El ferry-cohete que fué a buscarnos habíase desviado de su ruta normal entre las Estaciones de Observación. Cuando subimos a bordo, Tim Benton seguía discutiendo con el comandante y afirmando que era una pena que no pudiéramos volver en el
Estrella Matutina
.
—Espera a ver el informe cuando lo revisen —replicó el comandante con una sonrisa—. Entonces cambiarás de idea. Apuesto que lo menos que necesita es recubrir de nuevo el interior de los tubos de escape. Me siento mucho mejor en una nave cien años más joven.
Sin embargo, según resultaron las cosas, estoy seguro de que el comandante deseó luego habernos hecho caso…

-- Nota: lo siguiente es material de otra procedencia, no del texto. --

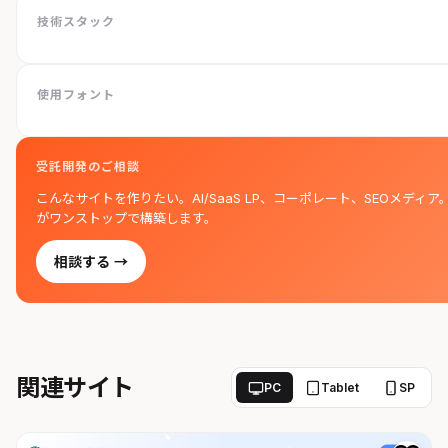
技術スタック
使用フォント
受託開発のご相談
こんなサイトを作りたい。AI/SaaS LP、コーポレート、SEOメディア
がワンストップで構築します。
相談する →
関連サイト
PC
Tablet
SP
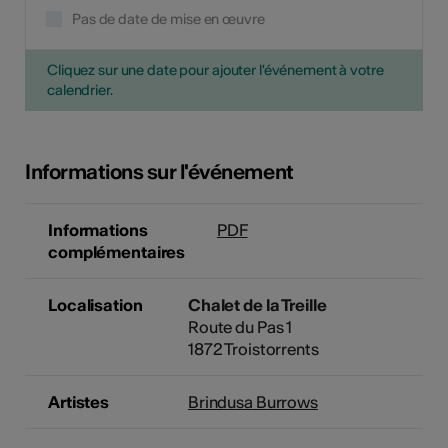
Pas de date de mise en œuvre
Cliquez sur une date pour ajouter l'événement à votre
calendrier.
Informations sur l'événement
Informations
PDF
complémentaires
Localisation
Chalet de la Treille
Route du Pas 1
1872 Troistorrents
Artistes
Brindusa Burrows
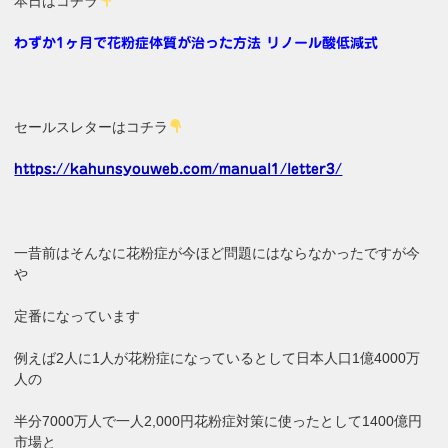
本日はコチラ
わずか1ヶ月で花粉症体質が治った方法 リノール酸低減式
セールスレターはコチラ
https://kahunsyouweb.com/manual1/letter3/
一昔前はそんなに花粉症が今ほど問題にはならなかったですが今
や
定番になっています
例えば2人に1人が花粉症になっているとして日本人口1億4000万
人の
半分7000万人で一人2,000円花粉症対策に使ったとして1400億円
市場と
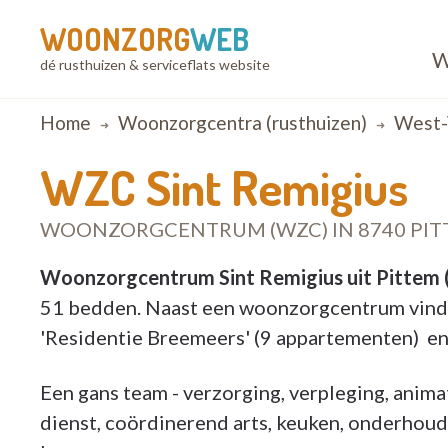
WOONZORG
WEB
W
dé rusthuizen & serviceflats website
Breadcrumb
Home
Woonzorgcentra (rusthuizen)
West-
WZC Sint Remigius
WOONZORGCENTRUM (WZC) IN 8740 PI
Woonzorgcentrum Sint Remigius uit Pittem
51 bedden. Naast een woonzorgcentrum vindt
'Residentie Breemeers' (9 appartementen) en 
Een gans team - verzorging, verpleging, animat
dienst, coördinerend arts, keuken, onderhoud,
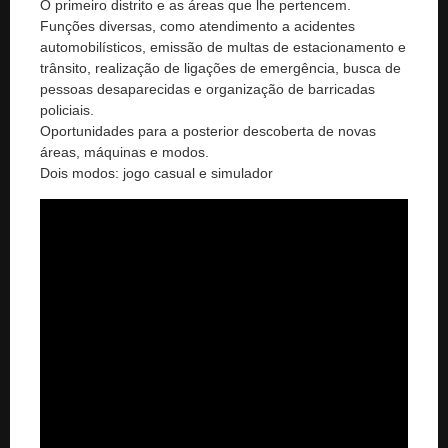
O primeiro distrito e as áreas que lhe pertencem.
Funções diversas, como atendimento a acidentes
automobilísticos, emissão de multas de estacionamento e
trânsito, realização de ligações de emergência, busca de
pessoas desaparecidas e organização de barricadas
policiais.
Oportunidades para a posterior descoberta de novas
áreas, máquinas e modos.
Dois modos: jogo casual e simulador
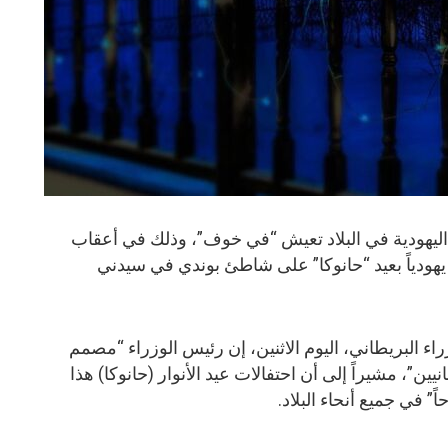
 اليهودية في البلاد تعيش “في خوف”، وذلك في أعقاب
 يهودياً بعيد “حانوكا” على شاطئ بوندي في سيدني
 البريطاني، اليوم الاثنين، إن رئيس الوزراء “مصمم
ين”، مشيراً إلى أن احتفالات عيد الأنوار (حانوكا) هذا
” في جميع أنحاء البلاد.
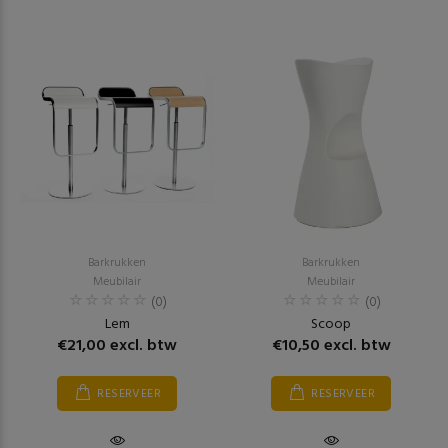
Barkrukken
Barkrukken
Meubilair
Meubilair
(0)
(0)
Lem
Scoop
€21,00 excl. btw
€10,50 excl. btw
RESERVEER
RESERVEER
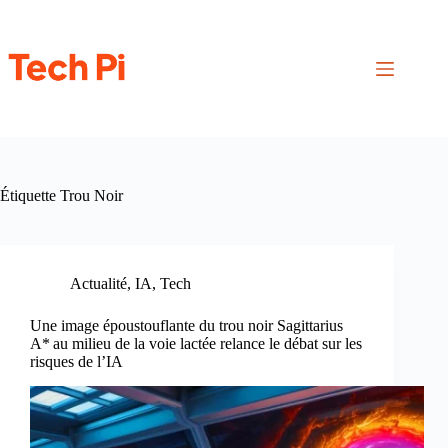
Passer
au
contenu
Étiquette
Trou Noir
Actualité
,
IA
,
Tech
Une image époustouflante du trou noir Sagittarius
A* au milieu de la voie lactée relance le débat sur les
risques de l’IA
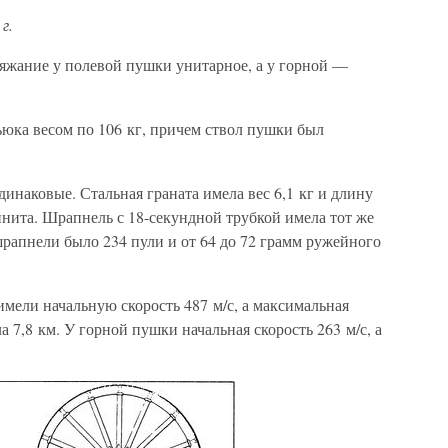
г.
ряжание у полевой пушки унитарное, а у горной —
ьюка весом по 106 кг, причем ствол пушки был
инаковые. Стальная граната имела вес 6,1 кг и длину
линита. Шрапнель с 18-секундной трубкой имела тот же
 шрапнели было 234 пули и от 64 до 72 грамм ружейного
мели начальную скорость 487 м/с, а максимальная
а 7,8 км. У горной пушки начальная скорость 263 м/с, а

Era la primera vez que me encontraba a bordo de uno de aquellos ferries de escaso poder dedicados al servicio entre las diversas órbitas, a menos que incluya uno en esta categoría a nuestra
Alondra del Espacio
. La cabina de mandos parecíase mucho a la de cualquier otro navío del espacio, pero el exterior del aparato era de aspecto muy raro. Habíanlo construido en el espacio y, naturalmente, no tenía líneas aerodinámicas ni aletas. La cabina parecía un huevo y estaba conectada a los tanques de combustibles y los motores por medio de un armazón de vigas. La mayor parte de la carga no se llevaba en el interior de la nave, atándoselo simplemente a lo que se llamaba —de manera poco apropiada por cierto— «rejilla de equipajes», o sea una serie de soportes de tejido metálico sostenido por viguetas menores. Para las mercancías que era necesario transportar a presión normal había una bodega pequeña con otra entrada detrás de la cabina de gobierno. La verdad es que la nave habíase construido con miras a un servicio efectivo y no a satisfacer el sentido de lo estético.